All of last year was a blur of coursework, making art and activism. In December, shortly after our drink at Verona, she attended the United Nations Climate Change Conference in Madrid as part of an indigenous youth delegation, Te Ara Whatu. “We push for climate action from an indigenous perspective,” she explains.
“Indigenous people have been living with the land for millennia, in balance. We recognise we have to take this old knowledge and want to reintroduce it and push indigenous knowledge to the forefront of climate solutions.”
It was Te Ara Whatu’s third time attending but Hunt’s first, and when we speak, she’s equal parts excited and hesitant about what to expect. “It’s not for us and it never was, so we have to carve a space there,” she says, meaning the UN exists for politicians, not activists. What the conference does offer, though, is the chance to share knowledge and connect with the global indigenous community, and to figure out how to reframe narratives about climate change, especially as it affects indigenous people, so the message resonates more deeply. “The way politicians speak is really logistical and they’ll bring out stats, but that narrative never speaks to lived experiences of islands going underwater. We want to bring that humanity back to the conversation.”

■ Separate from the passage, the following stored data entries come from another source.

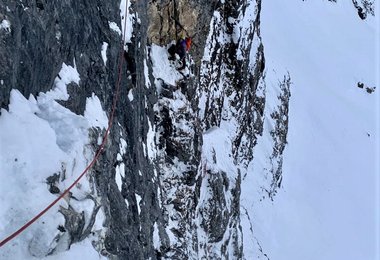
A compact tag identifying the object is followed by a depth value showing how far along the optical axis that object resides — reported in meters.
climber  12.49
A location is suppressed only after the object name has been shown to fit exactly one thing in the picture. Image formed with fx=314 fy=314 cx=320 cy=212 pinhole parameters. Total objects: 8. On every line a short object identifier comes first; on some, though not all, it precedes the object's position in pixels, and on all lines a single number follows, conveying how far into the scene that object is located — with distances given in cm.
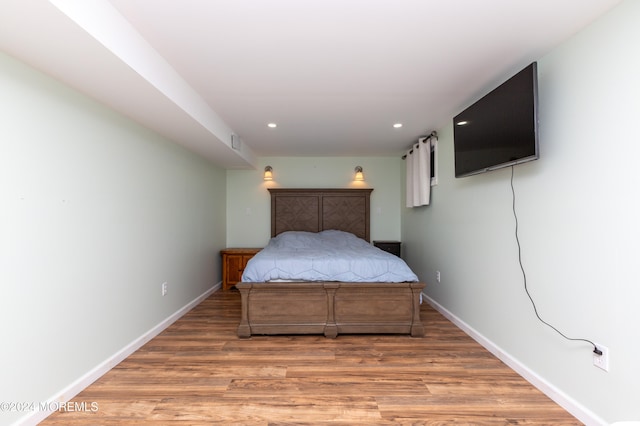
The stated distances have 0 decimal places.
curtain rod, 351
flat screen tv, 181
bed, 282
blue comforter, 286
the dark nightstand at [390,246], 471
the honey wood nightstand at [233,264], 456
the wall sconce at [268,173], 486
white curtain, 370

In the end, film school was a bit of a bust. Hunt’s not sure she’ll pass (she blew off classes in favour of Ihumatao), but she’s pretty ambivalent about it. “As long as I get what I wanted out of it, as long as I get the skills, then cool. Everything else is optional to me.” Hunt has that enviable inner certainty many artists possess; she’s not too fazed about what she “should” be doing because what she wants from life and what she values are so clear to her. “Why would you not go where your strengths lie? That’s where you’ll be the most effective, and that’s probably where you’ll be most happy, too.”

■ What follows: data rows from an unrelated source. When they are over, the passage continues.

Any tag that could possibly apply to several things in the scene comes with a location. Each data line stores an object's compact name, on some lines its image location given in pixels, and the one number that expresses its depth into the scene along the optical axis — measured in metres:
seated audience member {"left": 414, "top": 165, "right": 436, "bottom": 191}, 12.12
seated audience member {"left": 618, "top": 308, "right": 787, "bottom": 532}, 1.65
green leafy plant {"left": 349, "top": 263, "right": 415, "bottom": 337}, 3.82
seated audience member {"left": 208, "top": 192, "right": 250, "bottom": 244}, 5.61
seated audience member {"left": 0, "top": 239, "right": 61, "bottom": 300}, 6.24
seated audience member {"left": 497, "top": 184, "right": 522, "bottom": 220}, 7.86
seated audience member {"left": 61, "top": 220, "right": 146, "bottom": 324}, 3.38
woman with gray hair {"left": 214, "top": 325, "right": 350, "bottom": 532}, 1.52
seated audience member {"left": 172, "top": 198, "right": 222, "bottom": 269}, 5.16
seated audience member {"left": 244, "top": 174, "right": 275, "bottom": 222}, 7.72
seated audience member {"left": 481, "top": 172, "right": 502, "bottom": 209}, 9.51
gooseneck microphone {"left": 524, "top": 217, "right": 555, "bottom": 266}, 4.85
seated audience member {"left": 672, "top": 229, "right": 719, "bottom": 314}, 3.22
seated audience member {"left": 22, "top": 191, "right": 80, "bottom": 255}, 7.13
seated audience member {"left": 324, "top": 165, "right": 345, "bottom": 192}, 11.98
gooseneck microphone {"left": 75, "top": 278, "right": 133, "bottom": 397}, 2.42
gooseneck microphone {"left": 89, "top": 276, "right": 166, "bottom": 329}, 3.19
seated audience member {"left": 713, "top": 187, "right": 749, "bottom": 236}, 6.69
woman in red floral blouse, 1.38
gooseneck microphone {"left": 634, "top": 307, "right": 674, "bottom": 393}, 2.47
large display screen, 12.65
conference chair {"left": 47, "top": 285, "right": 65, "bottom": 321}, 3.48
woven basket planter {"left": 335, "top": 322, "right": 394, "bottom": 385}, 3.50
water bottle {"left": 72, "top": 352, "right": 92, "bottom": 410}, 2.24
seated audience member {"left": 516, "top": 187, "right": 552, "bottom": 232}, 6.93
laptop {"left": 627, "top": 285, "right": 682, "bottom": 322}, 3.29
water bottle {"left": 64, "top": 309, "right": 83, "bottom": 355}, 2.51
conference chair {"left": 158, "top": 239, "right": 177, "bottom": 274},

Ihumatao has galvanised something in Hunt, and now she’s free from the framework of formal teaching and can pursue whatever projects she likes, she plans to blend her art and her activism, a combination she thinks will come naturally. “All indigenous narratives are political by default. It’s not the norm, so it’s always going to disrupt.”

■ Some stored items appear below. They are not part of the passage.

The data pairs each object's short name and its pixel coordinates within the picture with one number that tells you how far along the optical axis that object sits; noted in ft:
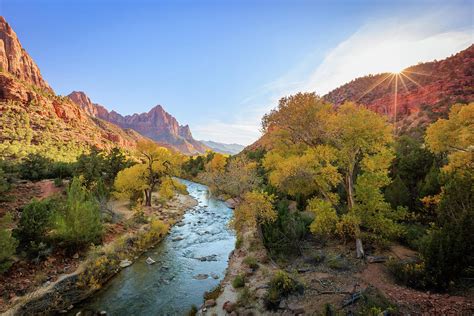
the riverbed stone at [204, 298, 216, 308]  39.89
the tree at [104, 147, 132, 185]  114.23
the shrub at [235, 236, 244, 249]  66.14
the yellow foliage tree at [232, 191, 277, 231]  51.45
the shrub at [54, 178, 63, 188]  88.33
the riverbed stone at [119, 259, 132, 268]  55.72
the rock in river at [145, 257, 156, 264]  58.13
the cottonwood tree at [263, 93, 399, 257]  43.11
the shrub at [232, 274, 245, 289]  43.91
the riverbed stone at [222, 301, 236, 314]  37.17
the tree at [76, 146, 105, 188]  96.29
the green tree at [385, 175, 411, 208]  60.85
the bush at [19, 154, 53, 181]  95.35
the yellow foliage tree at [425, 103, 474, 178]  50.31
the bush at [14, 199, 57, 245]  47.29
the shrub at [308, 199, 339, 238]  45.39
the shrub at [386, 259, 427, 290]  32.10
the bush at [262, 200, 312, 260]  51.03
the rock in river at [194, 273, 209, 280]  51.52
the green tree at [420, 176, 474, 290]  29.66
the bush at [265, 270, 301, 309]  35.68
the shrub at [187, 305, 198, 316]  38.46
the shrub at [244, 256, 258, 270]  50.33
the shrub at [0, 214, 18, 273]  37.36
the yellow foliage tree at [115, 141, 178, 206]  94.22
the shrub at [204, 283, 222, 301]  42.70
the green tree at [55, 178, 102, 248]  50.96
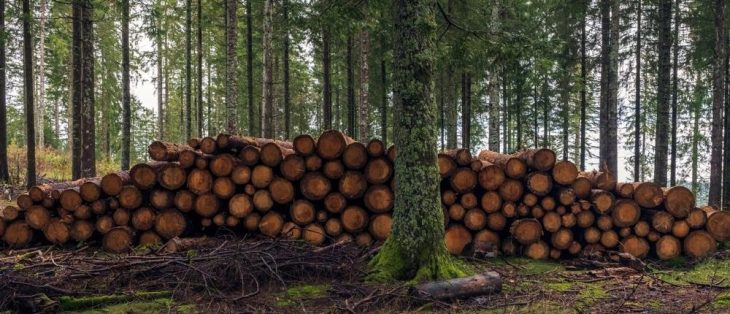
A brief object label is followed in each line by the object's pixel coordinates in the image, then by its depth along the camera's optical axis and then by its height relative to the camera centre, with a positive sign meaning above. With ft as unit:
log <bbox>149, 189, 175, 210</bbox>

The one project that made her year at film school feel worthwhile was directing the camera, lighting and audio for a short film about a young girl and her father and their shared struggle as they reconnect with te reo Maori.
Hunt loved it, partly because she related to the narrative, but also because the process showed her how amazing making a film could be. “I got a whole cast and crew that were Maori or Pasifika. I had no entitled white boys on my crew. Everything about it, from like the way we filmed it to the visuals, was exactly what I was envisioning.”
Hunt was due to miss the film’s first shared screening because of attending the UN conference. I suggest that this seems fitting and she laughs. She’s not bothered. She’s exactly where she needs to be.